GOAL —
Convert the stretch of the material below from the line containing "Rendered at 1654 by 1241 pixels." through the line containing "title Improved convertion [29, 59, 1654, 237]" into a JSON list of strings, with one string per line and blank lines left out.

─── SUPPLIED INFORMATION ───

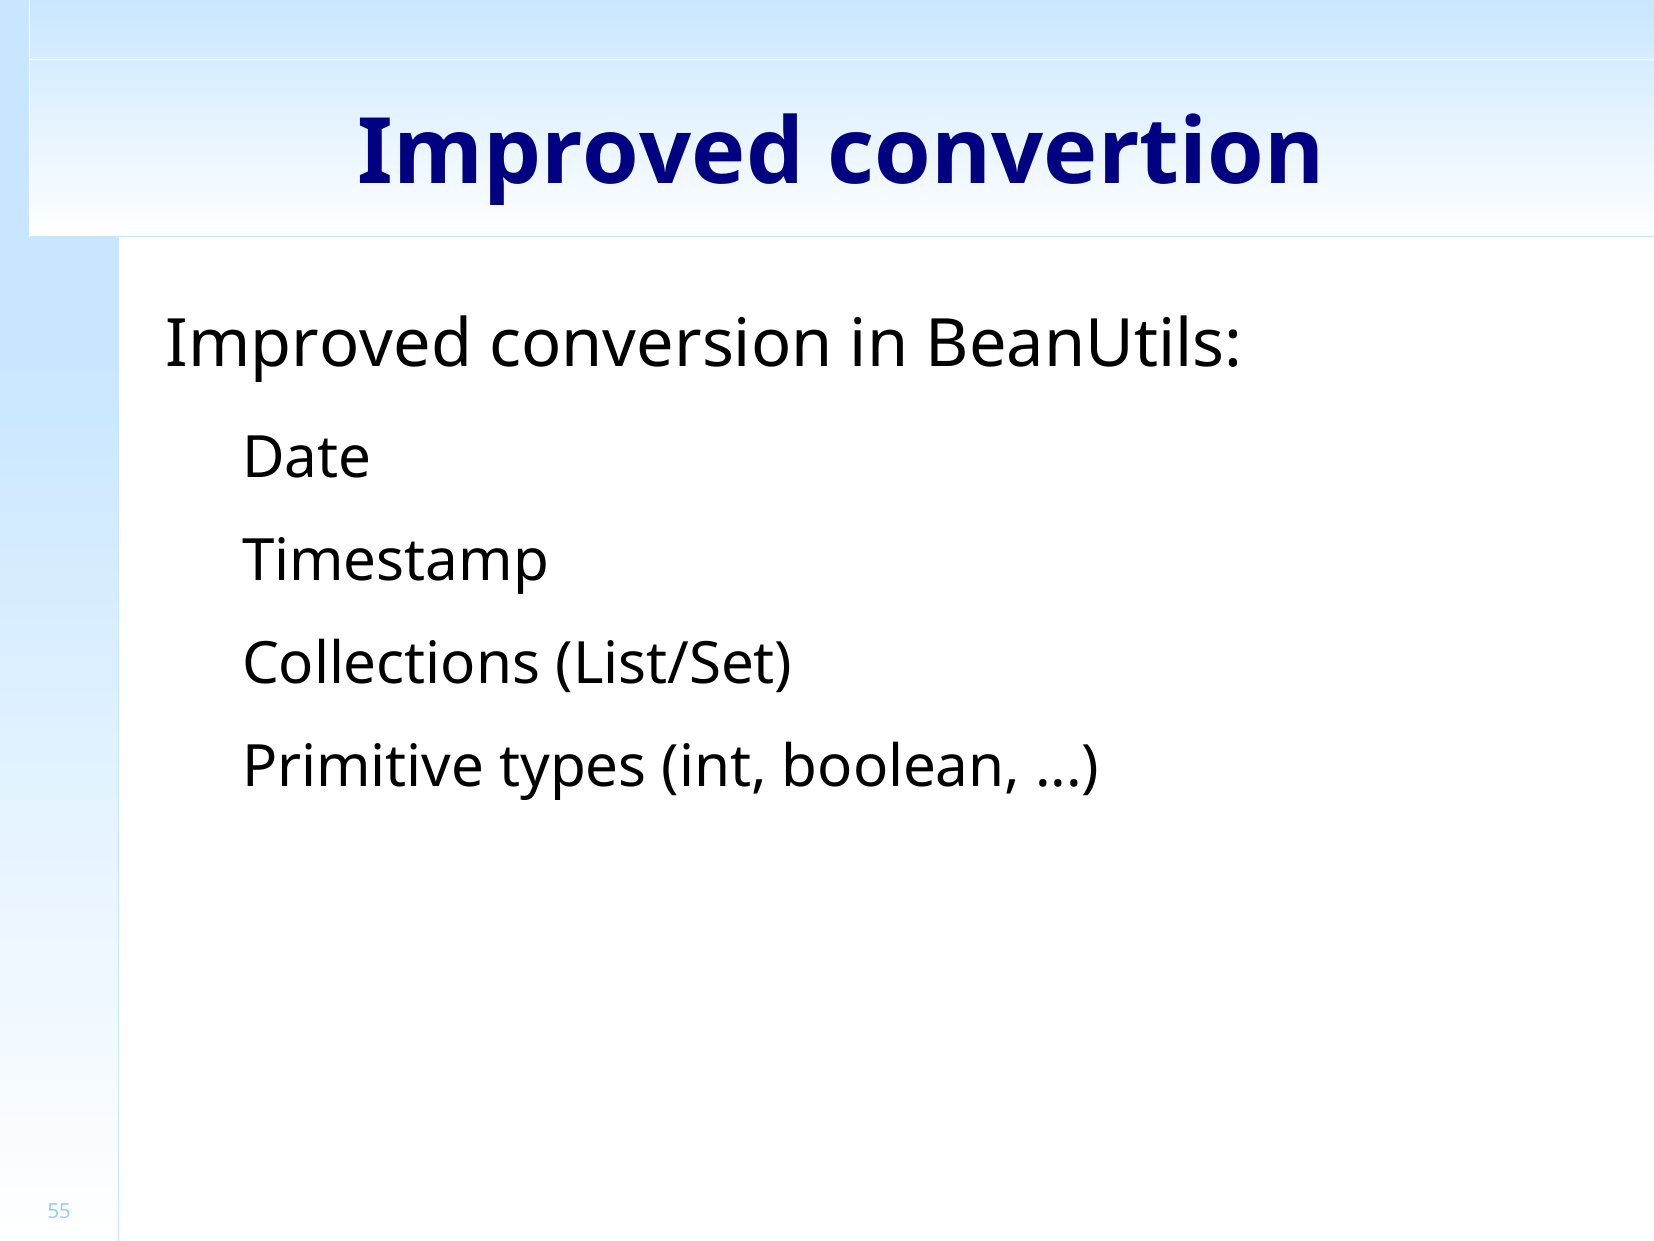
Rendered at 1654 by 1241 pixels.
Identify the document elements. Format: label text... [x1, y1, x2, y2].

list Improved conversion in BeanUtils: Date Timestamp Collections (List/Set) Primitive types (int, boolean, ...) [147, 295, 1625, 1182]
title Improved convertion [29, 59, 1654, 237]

───
─── SUPPLIED INFORMATION ───

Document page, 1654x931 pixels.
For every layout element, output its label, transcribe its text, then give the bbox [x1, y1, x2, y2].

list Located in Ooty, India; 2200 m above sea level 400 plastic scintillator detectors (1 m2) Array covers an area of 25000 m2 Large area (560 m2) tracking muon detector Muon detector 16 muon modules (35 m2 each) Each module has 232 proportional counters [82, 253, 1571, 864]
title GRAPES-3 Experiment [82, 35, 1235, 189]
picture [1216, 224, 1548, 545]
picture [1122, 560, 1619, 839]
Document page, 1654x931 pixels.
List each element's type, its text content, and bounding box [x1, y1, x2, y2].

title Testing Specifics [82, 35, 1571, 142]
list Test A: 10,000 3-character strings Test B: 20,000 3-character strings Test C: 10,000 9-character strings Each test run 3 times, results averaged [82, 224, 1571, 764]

───

SOLUTION TO THE EXERCISE —
[
  "Rendered at 1654 by 1241 pixels.",
  "Identify the document elements. Format: label text... [x1, y1, x2, y2].",
  "list Improved conversion in BeanUtils: Date Timestamp Collections (List/Set) Primitive types (int, boolean, ...) [147, 295, 1625, 1182]",
  "title Improved convertion [29, 59, 1654, 237]"
]